Le texte ci-dessous, qui présente la manifestation et l'orgue, est une copie aussi fidèle que possible de l'article paru dans "Les Facteurs d'Orgues Français", revue éditée par le Groupement Professionnel des Facteurs d'Orgues (GPFO), dans son numéro 23.


L      '      É      V      È      N      E       M      E      N      T

SALON MUSICORA - 9 / 13 AVRIL 1999
1900-1999 SECONDE EXPOSITION DU SIECLE
D'UN GRAND ORGUE D'EGLISE A PARIS

                  1900. La Maison Cavaillé-Coll - Mutin présente à l'Exposition Universelle de Paris un grand orgue de 32', qui fait aujourd'hui la fierté du Conservatoire de Moscou. Depuis, pas un seul grand orgue n'avait participé à une exposition de ce genre en France. Depuis quelques années, l'idée de renouer avec cette pratique prestigieuse, qui permettait aux meilleurs facteurs d'orgue du XIXème siècle de présenter au grand public la fine fleur de leur production, germait dans l'esprit de professionnels et d'amoureux de l'orgue.
                  MUSICORA 1999. C'est chose faite, et l'opération est pleinement réussie pour le Groupement Professionnel des Facteurs d'Orgues, qui a eu le courage d'exposer un orgue d'église à ce Salon International de la Musique.
                  Menacée par la baisse des commandes publiques et la concurrence des ersatz ("les orgues" électroniques), cette profession a voulu faire une démonstration de l'excellence de son savoir-faire, et de la beauté irremplaçable de l'orgue à tuyau traditionnel.
                  Le G.P.F.0. avait donc choisi un instrument spectaculaire : celui construit pour l'église basque de BAÏGORRY. Ce « bijou », pesant plusieurs tonnes, mesurant sept mètres de haut, trôna durant cinq jours sur la mezzanine de la Grande Halle de la Villette, où ses sculptures dorées brillant au soleil et son meuble polychrome, vert et fauve, attiraient tous les regards.
                  Arrivés au pied de l'instrument, les visiteurs pouvaient toucher sa console décorée d'incrustations de cuir rouge et de loupe d'orme, caresser le pupitre en ronce de noyer, observer le mécanisme interne de l'instrument qui sentait bon l'huile de lin soigneusement appliquée, et les deux soufflets de 300 kg chacun.
                  Le créateur de cet instrument est Rémy MAHLER, facteur d'orgues à Pfaffenhoffen.

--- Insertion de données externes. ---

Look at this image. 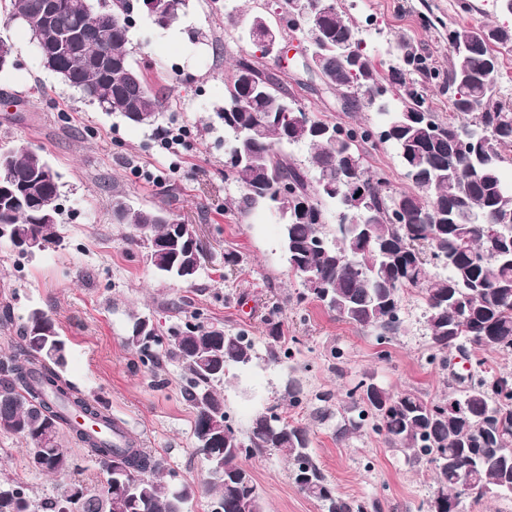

                  Né dans une famille de mélomanes , c'est en accompagnant son père (chef de la chorale paroissiale et directeur de la fanfare de son village) à la messe chaque dimanche, qu'il tomhe amoureux de l'orgue. Fasciné par cet instrument, il entre en apprentissage à l'âge de 19 ans dans un des principaux ateliers alsaciens: la Maison MUHLEISEN. Il y restera 10 ans : «le temps qu'il faut pour maîtriser cet artisanat de haute précision». Il y apprend toutes les règles du métier et se fait déjà remarquer par ses talents de concepteur.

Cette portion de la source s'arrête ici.